■ Task: Reproduce every one of the entries below word for word, leaving out the pictures.

Collected data entries
━━━

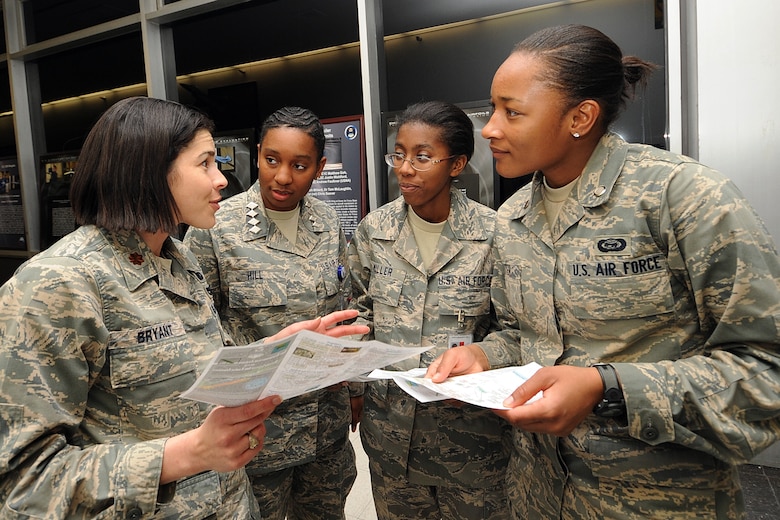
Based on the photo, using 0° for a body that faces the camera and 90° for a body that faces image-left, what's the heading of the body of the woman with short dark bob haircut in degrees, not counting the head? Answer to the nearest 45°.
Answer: approximately 315°

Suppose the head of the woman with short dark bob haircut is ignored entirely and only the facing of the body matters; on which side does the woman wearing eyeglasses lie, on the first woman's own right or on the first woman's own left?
on the first woman's own left

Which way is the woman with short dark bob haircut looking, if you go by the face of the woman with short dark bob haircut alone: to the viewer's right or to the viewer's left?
to the viewer's right
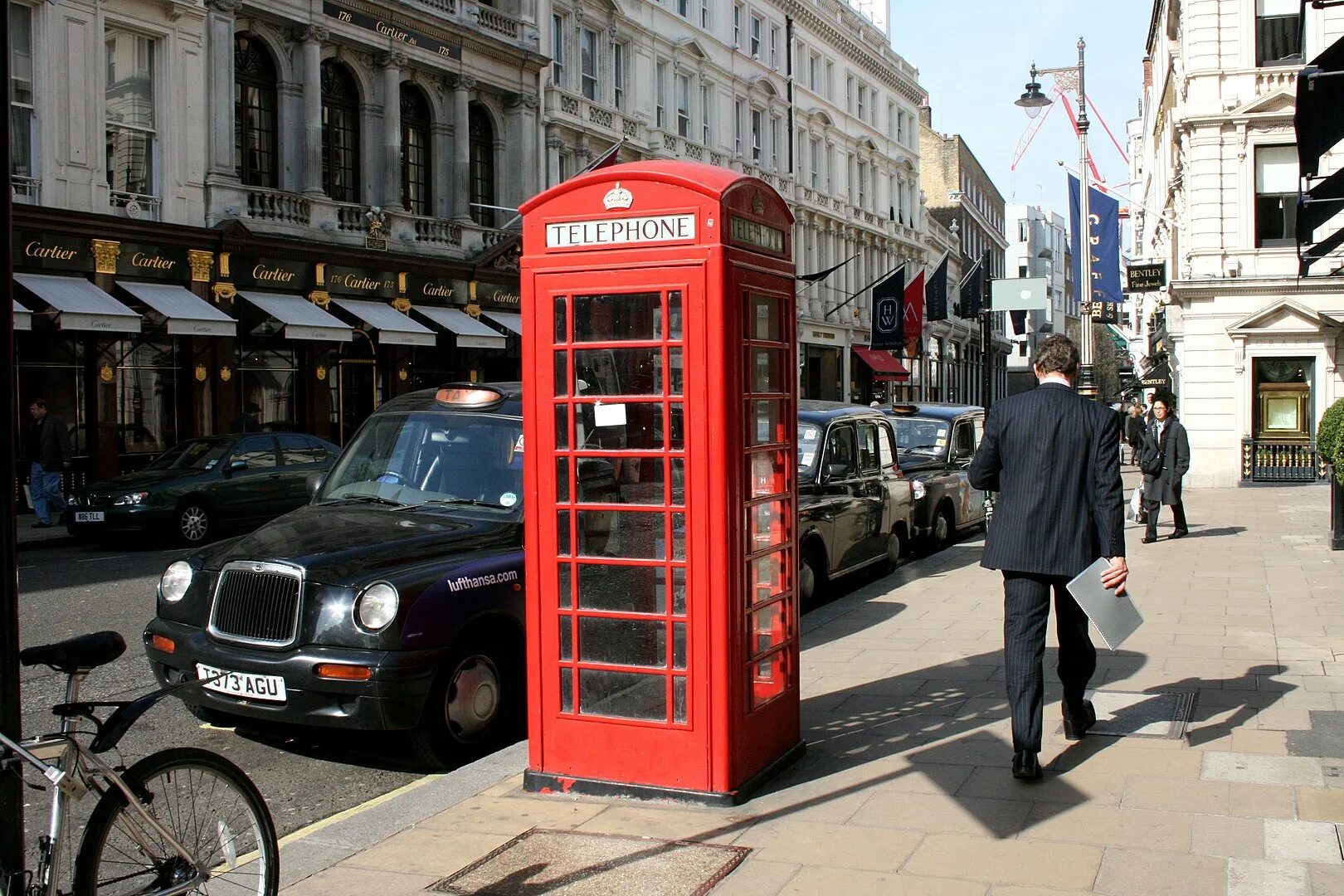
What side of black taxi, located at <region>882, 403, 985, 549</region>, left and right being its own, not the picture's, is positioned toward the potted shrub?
left

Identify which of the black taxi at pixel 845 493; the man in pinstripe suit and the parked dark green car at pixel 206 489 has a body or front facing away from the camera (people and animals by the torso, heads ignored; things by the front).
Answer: the man in pinstripe suit

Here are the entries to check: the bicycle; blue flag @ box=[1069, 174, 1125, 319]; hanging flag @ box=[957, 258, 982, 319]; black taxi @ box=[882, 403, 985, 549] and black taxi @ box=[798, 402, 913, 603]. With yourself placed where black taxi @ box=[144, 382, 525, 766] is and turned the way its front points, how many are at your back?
4

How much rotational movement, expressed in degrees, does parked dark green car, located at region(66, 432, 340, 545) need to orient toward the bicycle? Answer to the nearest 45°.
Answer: approximately 45° to its left

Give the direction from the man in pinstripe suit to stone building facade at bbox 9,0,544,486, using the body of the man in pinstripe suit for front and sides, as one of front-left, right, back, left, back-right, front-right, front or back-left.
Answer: front-left

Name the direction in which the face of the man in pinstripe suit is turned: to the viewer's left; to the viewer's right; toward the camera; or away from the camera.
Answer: away from the camera

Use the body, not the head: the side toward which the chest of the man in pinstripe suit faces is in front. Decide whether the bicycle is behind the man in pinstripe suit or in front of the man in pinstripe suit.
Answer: behind

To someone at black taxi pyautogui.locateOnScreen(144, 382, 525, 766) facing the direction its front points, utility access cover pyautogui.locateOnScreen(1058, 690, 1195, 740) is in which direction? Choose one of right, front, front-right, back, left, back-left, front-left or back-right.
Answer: back-left

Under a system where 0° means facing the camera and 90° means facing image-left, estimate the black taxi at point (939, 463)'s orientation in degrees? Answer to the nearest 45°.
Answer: approximately 45°

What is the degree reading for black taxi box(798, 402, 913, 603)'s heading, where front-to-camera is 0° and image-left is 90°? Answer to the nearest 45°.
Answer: approximately 45°

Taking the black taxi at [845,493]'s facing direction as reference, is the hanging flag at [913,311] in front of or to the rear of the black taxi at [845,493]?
to the rear

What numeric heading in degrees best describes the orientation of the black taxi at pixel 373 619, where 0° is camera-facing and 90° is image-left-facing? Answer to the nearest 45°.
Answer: approximately 45°

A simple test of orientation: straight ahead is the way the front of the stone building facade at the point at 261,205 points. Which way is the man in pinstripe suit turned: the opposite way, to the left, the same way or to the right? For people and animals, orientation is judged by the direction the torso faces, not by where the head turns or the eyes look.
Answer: to the left

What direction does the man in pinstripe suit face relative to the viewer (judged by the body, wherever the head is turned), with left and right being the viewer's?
facing away from the viewer

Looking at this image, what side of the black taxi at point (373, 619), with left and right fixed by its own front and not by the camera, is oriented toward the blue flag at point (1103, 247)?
back

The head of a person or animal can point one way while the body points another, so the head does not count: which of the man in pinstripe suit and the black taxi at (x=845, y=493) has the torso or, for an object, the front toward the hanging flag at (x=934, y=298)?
the man in pinstripe suit
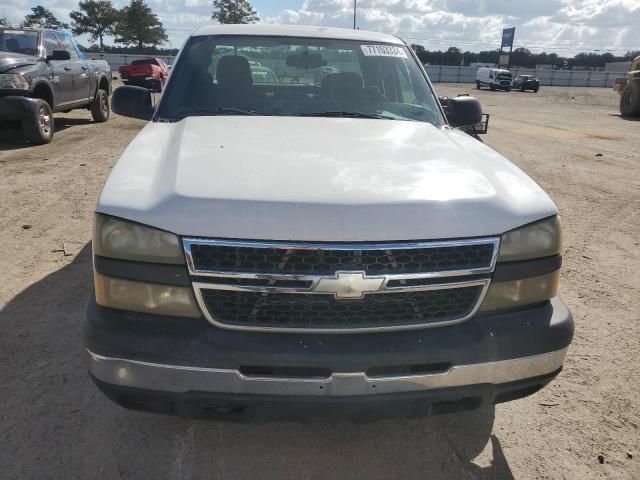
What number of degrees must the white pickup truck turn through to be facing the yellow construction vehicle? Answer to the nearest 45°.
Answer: approximately 135° to its left

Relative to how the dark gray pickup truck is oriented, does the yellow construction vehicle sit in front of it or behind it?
behind

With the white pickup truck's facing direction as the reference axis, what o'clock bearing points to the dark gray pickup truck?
The dark gray pickup truck is roughly at 5 o'clock from the white pickup truck.

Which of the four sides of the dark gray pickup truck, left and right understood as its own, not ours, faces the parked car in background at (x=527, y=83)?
back

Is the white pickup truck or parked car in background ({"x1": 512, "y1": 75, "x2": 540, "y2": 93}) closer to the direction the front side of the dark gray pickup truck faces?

━━━

■ Task response:
Based on the photo, using 0° for a body that faces the camera and 90° for a body that faces image-left, what's the heading of the body of the woman with short dark bob haircut in degrees, not counting the head? Answer to the nearest 45°.
Answer: approximately 315°

Suppose the head of the woman with short dark bob haircut is ignored entirely and only the facing of the body matters; on which side does the woman wearing eyeglasses lie, on the first woman's own right or on the first woman's own left?
on the first woman's own left

Which way is the woman with short dark bob haircut looking, if you go by the face of the woman with short dark bob haircut alone: to the viewer's right or to the viewer's left?
to the viewer's right
What side of black taxi, located at <region>882, 403, 985, 549</region>, left and right being its own, not the picture's, is positioned toward the potted shrub?
left

Identify which of the black taxi at pixel 845 493; the man in pinstripe suit and the parked dark green car at pixel 206 489 has a body or front facing away from the camera (people and animals by the torso, heads ignored; things by the front).
Answer: the man in pinstripe suit

Here are the entries to check: the bicycle; blue flag @ box=[1069, 174, 1125, 319]; hanging flag @ box=[957, 258, 982, 319]; black taxi @ box=[882, 403, 985, 549] and black taxi @ box=[798, 402, 913, 603]. With yourself placed where black taxi @ box=[144, 382, 525, 766] is and turned the way its front points, how many are at your back?
4

How much rotational movement, expressed in degrees, does parked dark green car, located at region(66, 432, 340, 545) need to orient toward the bicycle? Answer to the nearest 45°.
Answer: approximately 45° to its left

Give the direction from the man in pinstripe suit to stone building facade at bbox 9,0,544,486, using the body of the man in pinstripe suit for front and sides, as one of front-left, right, back, left, back-right, front-right, front or back-left.
Answer: front-left

Name the direction in which the face of the man in pinstripe suit is turned: to the viewer's left; to the viewer's right; toward the camera; or away from the camera.
Answer: away from the camera

Use the body, not the head: the side toward which the chest of the man in pinstripe suit faces is in front. Decide whether the bicycle is behind the man in pinstripe suit or in front of the man in pinstripe suit.
Answer: behind

To someone at black taxi pyautogui.locateOnScreen(144, 382, 525, 766) facing the direction its front points, utility access cover pyautogui.locateOnScreen(1058, 690, 1195, 740) is in which direction? Choose one of right, front, front-right, back, left, back-left, front-left or back-right.
Answer: back-left

Under a system where 0° means facing the camera and 90° means facing image-left, estimate the black taxi at point (939, 463)'s orientation in degrees? Answer to the nearest 45°.
Answer: approximately 45°

What is the degree reading for black taxi box(798, 402, 913, 603)'s heading, where front-to-camera is 0° and image-left is 90°? Answer to the nearest 45°.
Answer: approximately 45°

Taking the black taxi at [845,493]'s facing direction as reference, is the hanging flag at [913,311] in front of or to the rear of the black taxi at [845,493]?
to the rear

What numeric heading in degrees best describes the orientation of the black taxi at pixel 373 619, where 0° is camera-facing and 90° is image-left-facing? Answer to the nearest 45°.
Answer: approximately 45°

A simple test of orientation: straight ahead is the way the front of the stone building facade at the point at 261,205 points. Which way is the man in pinstripe suit turned: the opposite way, to the left, the same way or to the right? For people and animals, orientation is judged by the direction the torso faces, not by where the head turns or the eyes look.
Answer: to the left

What direction does the man in pinstripe suit face relative to the viewer (judged by the body, wherever the head is turned), with left and right being the viewer's?
facing away from the viewer

Looking at this image, what side of the black taxi at point (373, 619), with left and right fixed by its own front and not by the camera, is oriented toward the blue flag at point (1103, 247)?
back

The head of a person or animal can point one way while the body points another, so the head does not count: which of the man in pinstripe suit and the black taxi at (x=845, y=493) has the torso or, for an object, the front toward the hanging flag at (x=934, y=298)?
the man in pinstripe suit
What number of degrees must the white pickup truck turn through to be facing the yellow construction vehicle? Answer to the nearest 45°.
Answer: approximately 135° to its left

Relative to how the dark gray pickup truck is oriented, does the yellow construction vehicle sit in front of it or behind it?
behind

With the white pickup truck's facing direction as the reference axis, what o'clock bearing points to the dark gray pickup truck?
The dark gray pickup truck is roughly at 5 o'clock from the white pickup truck.

Which of the four sides of the dark gray pickup truck, left and right understood as its own, not ours, faces the parked car in background at (x=527, y=83)?
back

Is the white pickup truck or parked car in background ({"x1": 512, "y1": 75, "x2": 540, "y2": 93}) closer to the direction the front side of the dark gray pickup truck faces?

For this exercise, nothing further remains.